Gunmen storm Iraqi TV station, kill 11
It's the most deadly attack on media in Iraq. The new station hadn't started full broadcasts.
By ASSOCIATED PRESS
Published October 13, 2006
BAGHDAD - Suspected Shiite militiamen, some dressed as police, broke into a television station and gunned down 11 Iraqi executives, producers and other staffers Thursday - the deadliest attack against the media in this country, where at least 81 other journalists have been killed in the past three years.
The station, Shaabiya, was new and had not started full broadcasting. So far it had aired only test programming of nationalist songs, including ones against the U.S. military presence in Iraq. That may have led Shiite militiamen to suspect it of a pro-Sunni ideology.
The brazen, morning attack underlined the danger for the media in a country where causing offense to one side or another can be a death sentence - either by Sunni insurgents or the Shiite and Sunni death squads behind sectarian violence.
In another attack on Iraqi media, the body of a Kurdish radio reporter was identified at the Baghdad morgue. Azad Mohammed Hussein, 29, was kidnapped in the capital Oct. 3 while on his way to Dar al-Salam radio headquarters. His body was found Tuesday.
At least 51 journalists - mostly Iraqis - have been kidnapped in Iraq, according to Reporters Without Borders, a Paris journalist watchdog group.

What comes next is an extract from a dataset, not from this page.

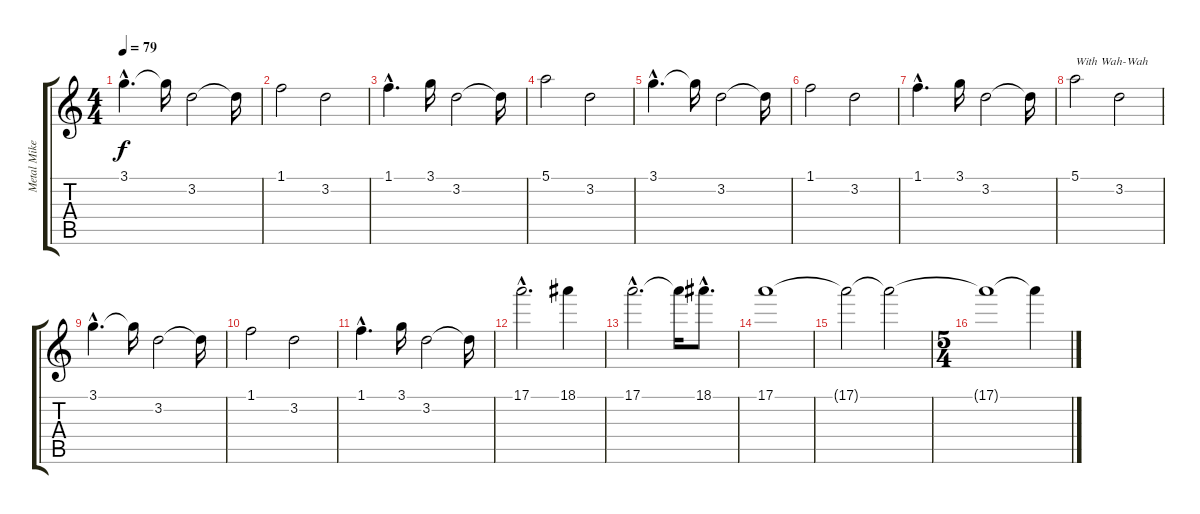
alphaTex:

The latest was the editor of weekly magazine Nabd al-Shabab, abducted Monday on the way to work.
About two dozen gunmen, some in police uniform, pulled up to the Shaabiya offices at 7 a.m. Thursday in civilian cars, stormed into the building and killed most of those inside, said the station's executive director, Hassan Kamil, who was not there.
Staff members had been working around the clock to get the station ready to begin broadcasting in mid October. As a result, many people were in the office, some still sleeping at the time of the attack.
The gunmen fired some 100 shots, Kamil said. But survivors reported not hearing any shots and no windows were damaged, suggesting the attackers may have used silenced pistols and killed their victims at close range, he said.
After the attack, blood stained the polished floors of the station building, which housed Shaabiya's studio and offices, and pistol bullet casings lay scattered around.
Among the dead were the station's chairman of the board, Abdul-Raheem Nasrallah, along with station technicians and two guards, Kamil said. Several employees managed to run away, and there were two wounded survivors - the program director and chief producer - who were in critical condition.
Kamil said that he could not speculate on who was behind the attack and that the station had received no threats. He insisted the station had no sectarian bent and pointed out that the staff was a mixture of Shiites, Sunnis and Kurds.
But there were signs Shiite militiamen were behind the assault. Many kidnap-slaying of Sunnis have been carried out by gunmen in police uniforms and Sunnis accuse the mainly Shiite police force of helping the death squads.